Suppliers are calling me and asking whether there is an extension to the handover date for this project. Like hell, as if i know, the bloody arseholic bastard who sounded so nice and sweet on the phone this morning definitely wont tell me right? Since he's acting all superior like, authority crazed bugger, i'll let him be then. Let him answer to all these important stuff then.

So, im sleepy and bored, my mind decided to switch to lazy mode just when things are going to get super hectic. And im soo tempted to change this blogskin. And im super hungry, super thirsty and super dee duper in need of window shopping time. CNY coming, NTUC, sheng siong, etc all selling snacks, drinks and stuff. I feel kind of excited on their part, hope there are good shows to watch on tv.

Thursday, February 08, 2007

maybe, the reason why we're feeling guilty when we read back and all we've talked or blogged about is about ourself, is because all these while, these bloggings used to be in diaries or journals where no one would get access to. Where no one would know how shitty we feel, how stupid or how proud we get at certain situations and how lonely we feel when everybody has that special someone next to them and we dont. Its because now, we know that others are reading and also judging us. And maybe this makes us insecure. As for me, although, i've said countless times that i dont give a fuck's arse what people think of me, for that one second, it does hurt when people see me as a fool, a bitch, a selenge, or even just a girl. We ARE only humans. Humans have FEELINGS. And though there's the language barrier, i know you're talking shit about me, just by looking at the way you talk and your facial expression.

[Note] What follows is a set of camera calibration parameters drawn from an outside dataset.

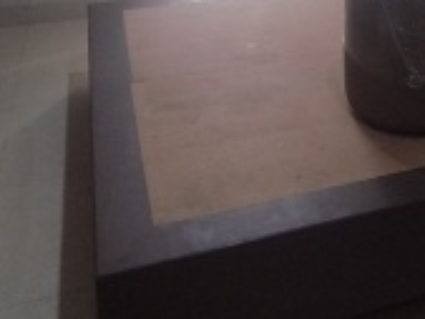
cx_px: 351
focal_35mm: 58
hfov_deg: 32.2
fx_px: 713
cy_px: -158
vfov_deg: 21.3
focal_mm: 1.65
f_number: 2.2
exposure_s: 1/33.3
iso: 70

Have you ever wondered whether you are living in the matrix? Yeah, lame but seriously, im starting to think that everything is fake. I've attended meetings where i sit and listen to people talk and i went like 'What the hell am i doing here?' . This equation doesnt fit, work=money=food. But in work, there's crap+blood+tears+frustration+etc,yada,yada,yada. Im not saying that we dont have to work but some people are just so damn assholic, its like, are you from earth or did hell just decided to spit you out? And im not expecting a fairy tale or the good always overcomes the evil, but you have to understand, life is already stressful enough with having to deal with workload and thinking about the sinful thing we call money, i dont need more stress coming from you. You, who is also going through the same thing as me and the rest of the working population on Earth. God knows how much pleasure you people derive out of demeaning people and shouting at them across the phone just because of some stupid chair.

Seriously, i dont need all this. And i definitely dont need to be facing people who hears voices saying that we are badmouthing about them to other people. But then again, its just work, at the end of the day, i dont get to spend the rest of my life with them, so that's one of the comforting thoughts.

In conclusion, this entry makes no sense at all. So bite me.

Monday, February 05, 2007

Hardy har har..

Thanks to those ppl who remembered my birthday and sent birthday wishes through friendster and sms. It means a lot to me guys. So, thanks, i will try not to forget your birthdays..hehe.. Im sick today, actually, since yesterday, at batam. Heh, it was a really pleasant surprise to have Marinah's aunt bringing out a chocolate cake and then for the rest to bring out the presents. Haha, if not for the fever, i would have been jumping up and down with glee. But it was a nice short trip, though i overspent at matahari and had to change money again to pay CT...hehehe, next time, count what you buy Di...Well, when im rich one day(as if), i will buy a house near the beach for mum and dad, let that be their weekend house. Mum can sleep and cook and do whatever she wants while dad can do gardening, keep pet birds or have a large aquarium or something.

Hmm, dont know what else to blog, my head still blahdy hurts like crap. Yesterday was fun even though the shopping part wasnt satisfying enough.I loved the beach, the sun and the sea breeze. Reminded me of late granny's kampung. Reminded me of her. And reminded me of him whom i've forgotten a long time ago. The familiar which looks unfamiliar. How do you resurface or actually, get back the lost or repressed/suppressed memory of someone? How?